Pour un protocole comme FTP, plusieurs ports TCP sont utilisés. Le port 21 est utilisé pour les commandes, et les réponses pour les ports négociés sont utilisées sur le port TCP 20 (ftp-data). Ensuite, les données transitent sur des port TCP supérieurs à 1024. Cette méthode ne s'applique donc pas, et il faudra se rabattre sur d'autres méthodes (proxy FTP, VPN, etc.).
Que faire si vous utilisez un client graphique comme WinSCP et que vous utilisez la version chrootée ? Vous butez sur des messages grossiers concernant une fin de fichier ?
Il y a une opération supplémentaire à réaliser qui consiste à compiler
un fichier groups.c. Il faut pour cela un gcc
, mais il est conseillé de le
compiler sur une autre machine pour ne pas avoir à laisser de compilateur sur
une machine bastion.
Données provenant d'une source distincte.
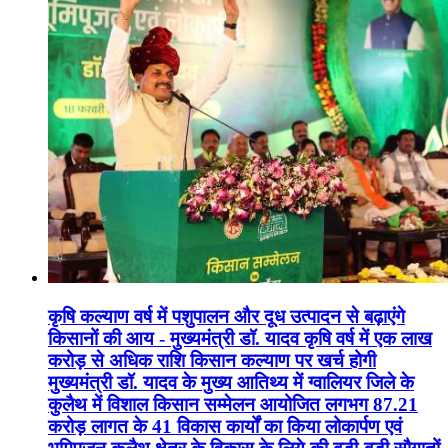
कृषि कल्याण वर्ष में पशुपालन और दूध उत्पादन से बढ़ाएंगे
किसानों की आय - मुख्यमंत्री डॉ. यादव कृषि वर्ष में एक लाख
करोड़ से अधिक राशि किसान कल्याण पर खर्च होगी
मुख्यमंत्री डॉ. यादव के मुख्य आतिथ्य में ग्वालियर जिले के
कुलैथ में विशाल किसान सम्मेलन आयोजित लगभग 87.21
करोड़ लागत के 41 विकास कार्यों का किया लोकार्पण एवं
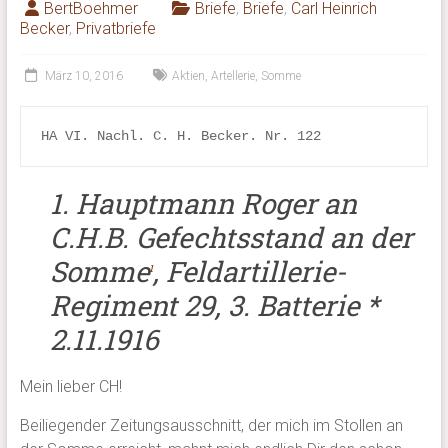
BertBoehmer
Briefe
,
Briefe
,
Carl Heinrich
Becker
,
Privatbriefe
März 10, 2016
Aktien
,
Artellerie
,
Somme
HA VI. 
Nachl. C. H. Becker. Nr. 122
1. Hauptmann Roger an
C.H.B. Gefechtsstand an der
Somme
, Feldartillerie-
1
Regiment 29, 3. Batterie *
2.11.1916
Mein lieber CH!
Beiliegender Zeitungsausschnitt, der mich im Stollen an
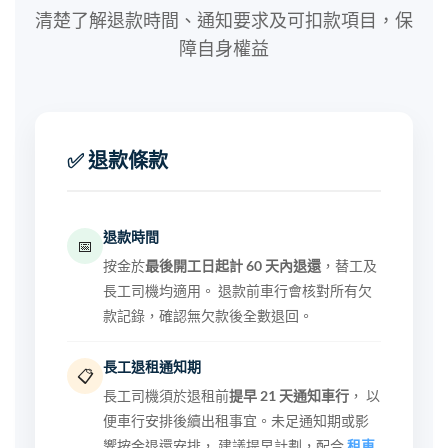
清楚了解退款時間、通知要求及可扣款項目，保
障自身權益
✅ 退款條款
退款時間
📅
按金於
最後開工日起計 60 天內退還
，替工及
長工司機均適用。 退款前車行會核對所有欠
款記錄，確認無欠款後全數退回。
長工退租通知期
📋
長工司機須於退租前
提早 21 天通知車行
， 以
便車行安排後續出租事宜。未足通知期或影
響按金退還安排， 建議提早計劃，配合
租車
Ça se fait simplement avec :
gcc /usr/share/doc/scponly/groups.c -o groups
Et en copiant le fichier ainsi obtenu dans les répertoires bin ET usr/bin
de la cage de l'utilisateur vous évitez normalement ce problème. Le source C
révèle uniquement des print
... rien de bien dangereux à priori.
Grâce à quelques logiciels libres et en s'appuyant sur un protocole ouvert et sécurisé, il est possible de configurer une plate-forme d'échange de fichiers à l'aide d'une machine-bastion qui pourrait se trouver sur une DMZ ou directement connectée à internet.